Stored data entries:
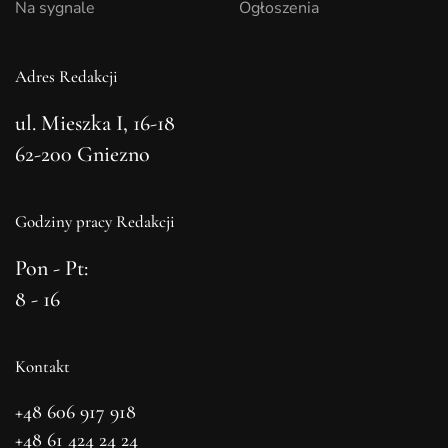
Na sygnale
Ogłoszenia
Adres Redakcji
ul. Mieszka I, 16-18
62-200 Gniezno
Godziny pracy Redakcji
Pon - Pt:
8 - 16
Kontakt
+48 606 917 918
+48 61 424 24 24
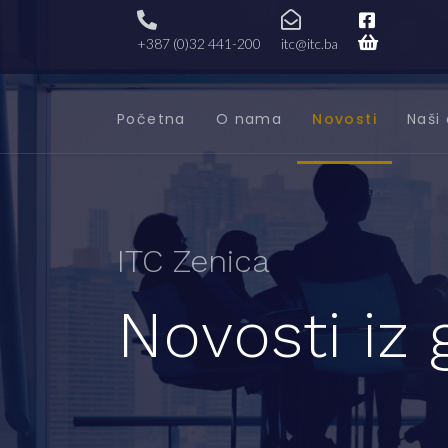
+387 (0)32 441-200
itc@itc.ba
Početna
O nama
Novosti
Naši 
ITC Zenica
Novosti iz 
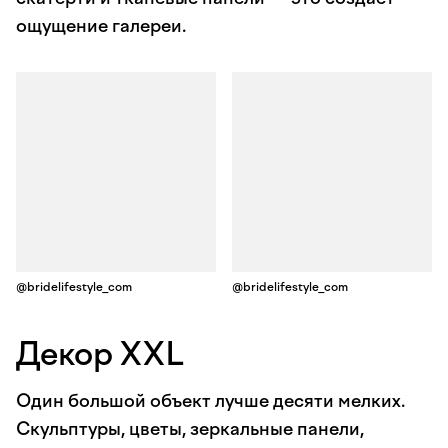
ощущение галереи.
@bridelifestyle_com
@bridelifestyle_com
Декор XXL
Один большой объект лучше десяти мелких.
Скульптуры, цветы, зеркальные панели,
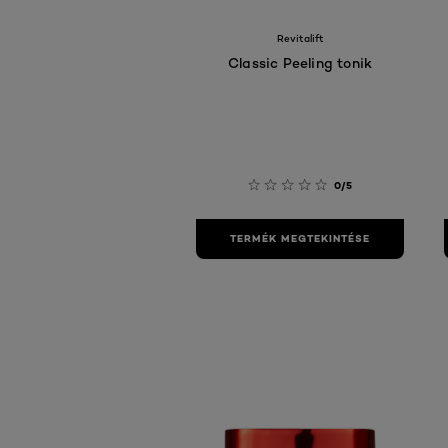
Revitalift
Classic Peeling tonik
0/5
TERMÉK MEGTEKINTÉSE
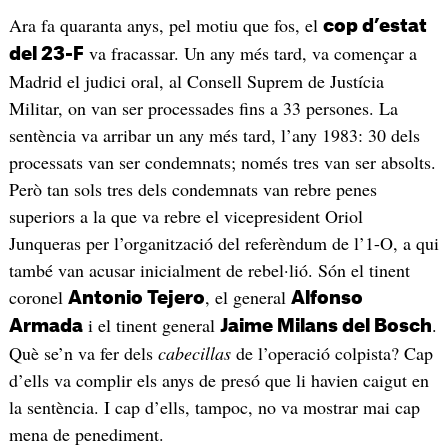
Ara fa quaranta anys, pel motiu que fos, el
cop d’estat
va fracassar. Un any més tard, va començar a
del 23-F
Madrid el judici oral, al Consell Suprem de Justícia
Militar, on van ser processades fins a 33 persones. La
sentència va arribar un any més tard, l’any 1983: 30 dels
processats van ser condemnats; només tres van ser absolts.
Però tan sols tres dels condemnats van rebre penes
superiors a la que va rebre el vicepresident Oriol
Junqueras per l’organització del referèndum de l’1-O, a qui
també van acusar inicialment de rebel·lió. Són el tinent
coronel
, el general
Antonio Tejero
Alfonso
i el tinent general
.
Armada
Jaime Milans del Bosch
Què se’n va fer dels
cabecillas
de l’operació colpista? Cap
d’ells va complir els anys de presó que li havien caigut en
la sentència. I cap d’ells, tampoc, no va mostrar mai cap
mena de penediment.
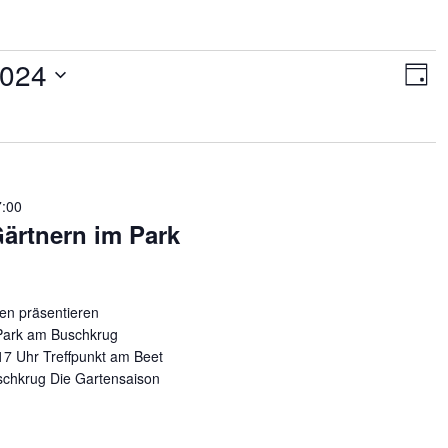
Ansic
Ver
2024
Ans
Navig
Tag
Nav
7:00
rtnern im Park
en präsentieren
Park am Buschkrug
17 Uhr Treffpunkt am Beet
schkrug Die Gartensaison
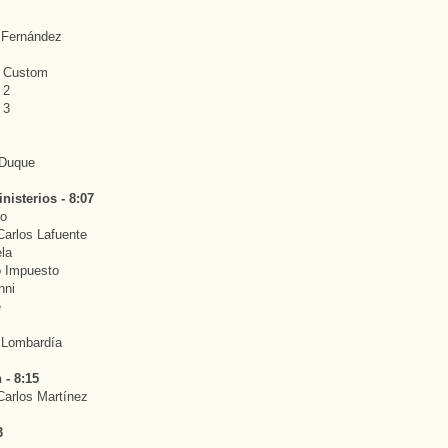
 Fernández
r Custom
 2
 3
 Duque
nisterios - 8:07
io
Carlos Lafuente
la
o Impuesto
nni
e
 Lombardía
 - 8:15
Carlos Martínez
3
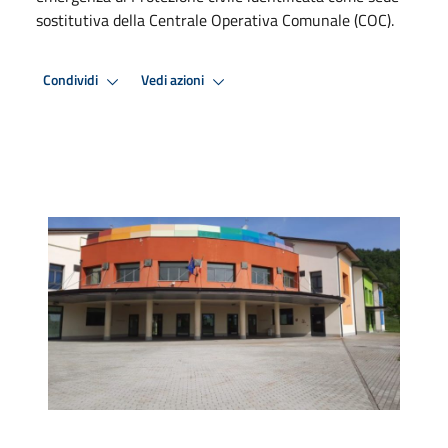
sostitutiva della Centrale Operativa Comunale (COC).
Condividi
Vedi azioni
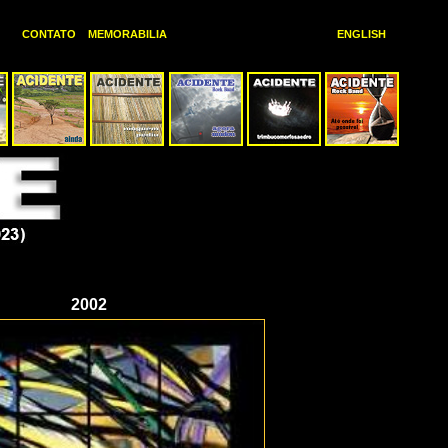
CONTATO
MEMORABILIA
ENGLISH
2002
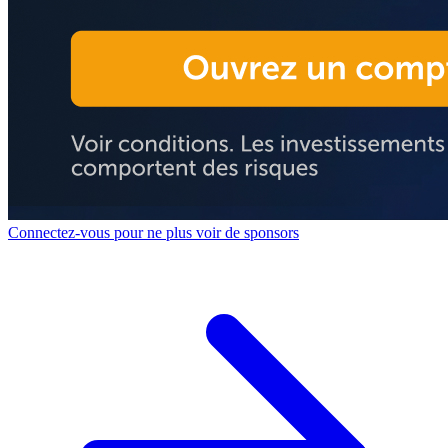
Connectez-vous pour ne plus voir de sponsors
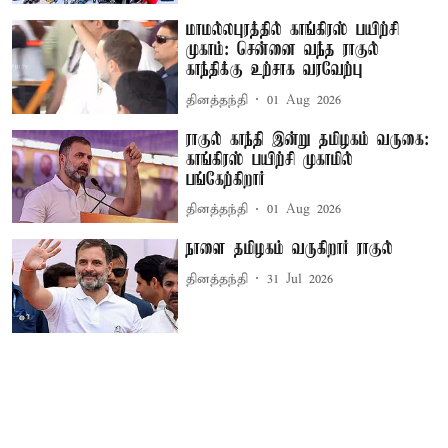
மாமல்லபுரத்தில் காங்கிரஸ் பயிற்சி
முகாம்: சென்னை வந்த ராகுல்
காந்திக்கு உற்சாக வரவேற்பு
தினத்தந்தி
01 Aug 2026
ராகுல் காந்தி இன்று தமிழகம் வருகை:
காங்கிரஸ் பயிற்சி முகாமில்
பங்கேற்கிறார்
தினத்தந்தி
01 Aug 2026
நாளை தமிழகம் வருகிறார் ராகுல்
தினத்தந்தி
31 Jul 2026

▶ _Exercise directions_:
Which lines of the records above contain the word "rebre"? Report each one in full.

▶ _Exercise result_:
Però tan sols tres dels condemnats van rebre penes
superiors a la que va rebre el vicepresident Oriol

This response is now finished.